Political scientists believe that the support for harsh penal policies is often the result of two interconnected phenomena. One is viewing criminals as individuals outside of society and, therefore, the need to exclude, excise or punish them. And two, a result of disillusionment with procedure-laden legal processes, which are seen to function to the advantage of criminals and disfavour the ordinary folk. However, by themselves, these two beliefs do not necessarily lead to extra-judicial killings or harsh punishments outside the judicial process. However, they create the objective conditions for the rise of populist leaders, fulfilling the yearning for a strong leader who would restore social order.

This fits in well with Yogi Adityanath’s political ambitions. He has successfully built an image of a leader with no personal agenda to push as the celibate head of a Hindu religious sect. As the anointed head of the Hindu sect of Gorakhpanthis, he also has no special attachment to bureaucratic procedures, civil society traditions or modern law. His loyalty is to the Divine; the Constitution and laws, legality and the judiciary are mere instrumentalities that he has to operate with if he also holds elected office in the mundane world. They are but formalities that have to be tolerated. At the same time, there are few ethical qualms about dispensing justice through alternative means if the legal processes are seen to be slow and ineffective. His harsh penal policies, summarised in his message to the police in a TV interview: “Thok do” (Finish them), sometimes barely skirt the right side of the law but have been well received by public opinion.

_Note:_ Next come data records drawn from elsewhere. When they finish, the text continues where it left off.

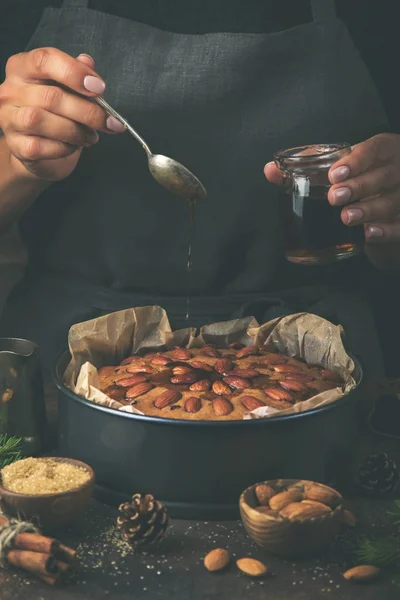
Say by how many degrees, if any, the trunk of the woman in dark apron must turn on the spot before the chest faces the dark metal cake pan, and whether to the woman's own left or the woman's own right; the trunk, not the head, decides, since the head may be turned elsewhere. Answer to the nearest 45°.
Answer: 0° — they already face it

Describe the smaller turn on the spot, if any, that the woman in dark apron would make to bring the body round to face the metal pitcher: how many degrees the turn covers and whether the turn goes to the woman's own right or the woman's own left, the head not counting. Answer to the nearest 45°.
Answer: approximately 45° to the woman's own right

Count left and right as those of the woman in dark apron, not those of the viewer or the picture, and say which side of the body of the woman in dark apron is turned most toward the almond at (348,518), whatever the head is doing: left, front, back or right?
front

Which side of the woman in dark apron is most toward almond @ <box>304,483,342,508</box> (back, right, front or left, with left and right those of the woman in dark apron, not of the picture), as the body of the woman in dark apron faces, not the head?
front

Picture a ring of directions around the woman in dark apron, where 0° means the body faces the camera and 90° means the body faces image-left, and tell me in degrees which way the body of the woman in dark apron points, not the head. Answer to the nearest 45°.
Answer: approximately 0°

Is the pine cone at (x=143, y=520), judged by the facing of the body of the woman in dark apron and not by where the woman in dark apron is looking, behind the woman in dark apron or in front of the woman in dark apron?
in front

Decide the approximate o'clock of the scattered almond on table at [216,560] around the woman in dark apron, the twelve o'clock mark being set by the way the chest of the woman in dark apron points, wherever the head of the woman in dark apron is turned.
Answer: The scattered almond on table is roughly at 12 o'clock from the woman in dark apron.

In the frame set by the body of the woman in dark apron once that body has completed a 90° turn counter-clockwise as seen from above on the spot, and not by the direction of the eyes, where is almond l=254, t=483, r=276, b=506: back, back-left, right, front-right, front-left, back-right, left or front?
right

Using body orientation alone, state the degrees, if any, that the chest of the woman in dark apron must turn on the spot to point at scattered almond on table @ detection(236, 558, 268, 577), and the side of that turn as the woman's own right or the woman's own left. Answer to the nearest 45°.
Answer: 0° — they already face it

He is seen as a political leader with the will and the capacity to circumvent the legal and bureaucratic institutions, which the people believe are either inefficient or corrupt. His rise as the brightest new star on the Hindutva firmament is associated with appeasing the lowest common denominator of public opinion– swift delivery of justice without what is seen as the legal rigmarole.

Yogi Adityanath’s penal populism goes down especially well with his Hindutva constituency, especially when the gangsters and criminals targeted are Muslims. It may be no coincidence that the assassins of Atiq Ahmed and his brother Ashraf saw themselves as doing something righteous and shouted the religious slogan “Jai Sri Ram” after the killing. In the hands of individual vigilantes, penal populism transmutes into social revenge and is seen as justice — in this case, seeing themselves as ‘avengers’ at delivering a kind of justice on behalf of ‘Hindu society’. Of course, one must also allow for the possibility that their sloganeering may have been a deliberate red-herring.

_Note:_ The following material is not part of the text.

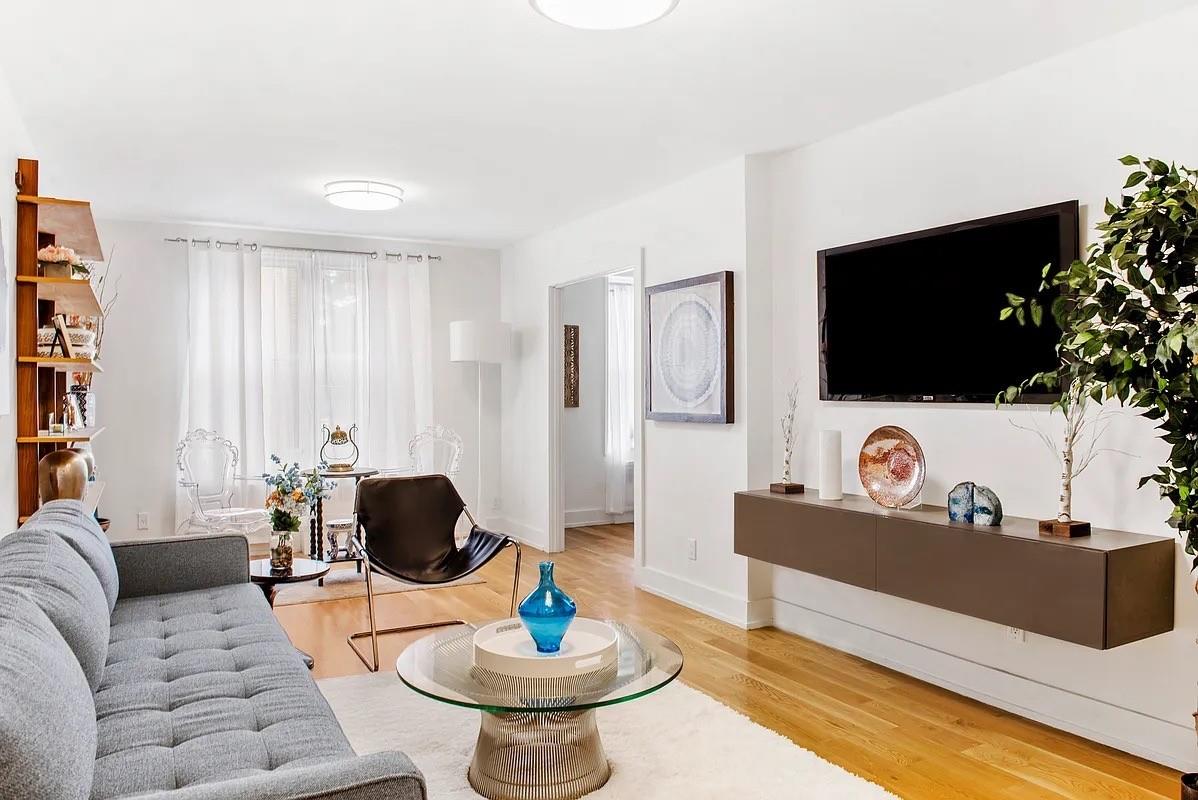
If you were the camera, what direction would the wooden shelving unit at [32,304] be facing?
facing to the right of the viewer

Regardless of whether the killers only pretended to be social avengers, vigilante justice — punishing a wrong by a like wrong — is not social justice. It can often turn out to be yet another step in the spiralling cycle of revenge. In the long run, it degrades civilised society and offers no social closure, which is the primary purpose of justice.

More immediately, however, two things are likely to happen. The demand for Yogi Adityanath as a campaigner in the upcoming state elections, beginning with Karnataka, could dramatically rise. He will also ensure that in the upcoming UP urban local body elections on May 4 and 11, the BJP records a massive victory.

The results will coincidentally be announced on May 13, the same day as the Karnataka legislative elections. Even if the BJP were to lose in Karnataka, the national narrative would be about its UP victory — the state which sends the largest number of MPs to the Lok Sabha. This will allow the party to proclaim that it remains on top for the 2024 general elections. It will also enhance Yogi Adityanath’s national image in the Hindutva constituency.